= Description of the task =
Return every line in the entries below where the word "based" shows up.

= Listed entries =
____________________
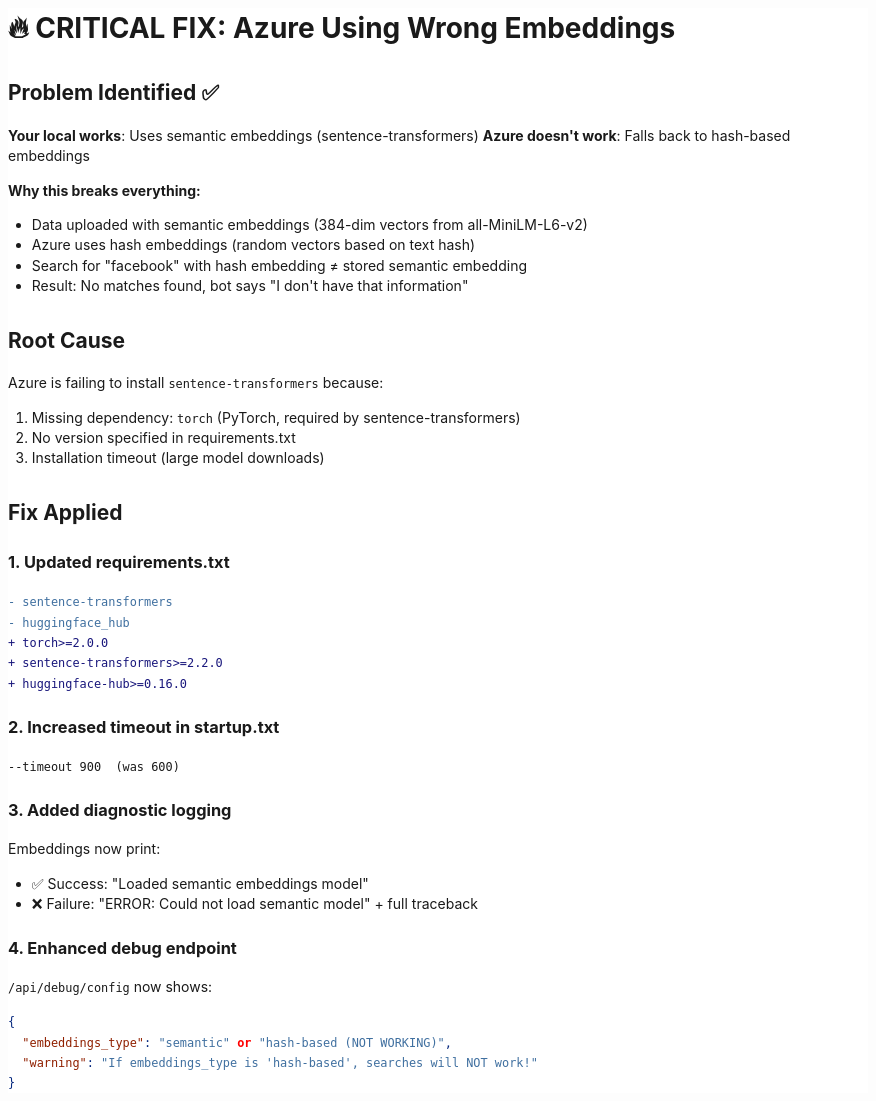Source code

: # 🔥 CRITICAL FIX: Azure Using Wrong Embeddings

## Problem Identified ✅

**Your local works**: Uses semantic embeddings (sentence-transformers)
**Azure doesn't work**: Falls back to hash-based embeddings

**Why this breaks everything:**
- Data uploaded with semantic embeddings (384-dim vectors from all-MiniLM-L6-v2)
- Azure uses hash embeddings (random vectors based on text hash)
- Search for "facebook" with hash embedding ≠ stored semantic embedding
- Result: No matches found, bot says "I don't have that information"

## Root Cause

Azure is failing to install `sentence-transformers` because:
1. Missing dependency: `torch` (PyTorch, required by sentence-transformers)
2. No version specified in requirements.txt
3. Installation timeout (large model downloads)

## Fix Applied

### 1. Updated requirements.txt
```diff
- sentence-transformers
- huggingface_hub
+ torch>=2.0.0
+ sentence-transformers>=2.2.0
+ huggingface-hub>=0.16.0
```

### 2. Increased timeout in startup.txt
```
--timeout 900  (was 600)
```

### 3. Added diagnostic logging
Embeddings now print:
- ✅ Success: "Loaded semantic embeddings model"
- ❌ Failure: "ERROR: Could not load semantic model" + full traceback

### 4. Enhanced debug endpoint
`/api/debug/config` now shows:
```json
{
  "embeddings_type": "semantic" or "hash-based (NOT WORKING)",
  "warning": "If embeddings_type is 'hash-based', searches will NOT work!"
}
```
____________________
= Output =
**Azure doesn't work**: Falls back to hash-based embeddings
- Azure uses hash embeddings (random vectors based on text hash)
  "embeddings_type": "semantic" or "hash-based (NOT WORKING)",
  "warning": "If embeddings_type is 'hash-based', searches will NOT work!"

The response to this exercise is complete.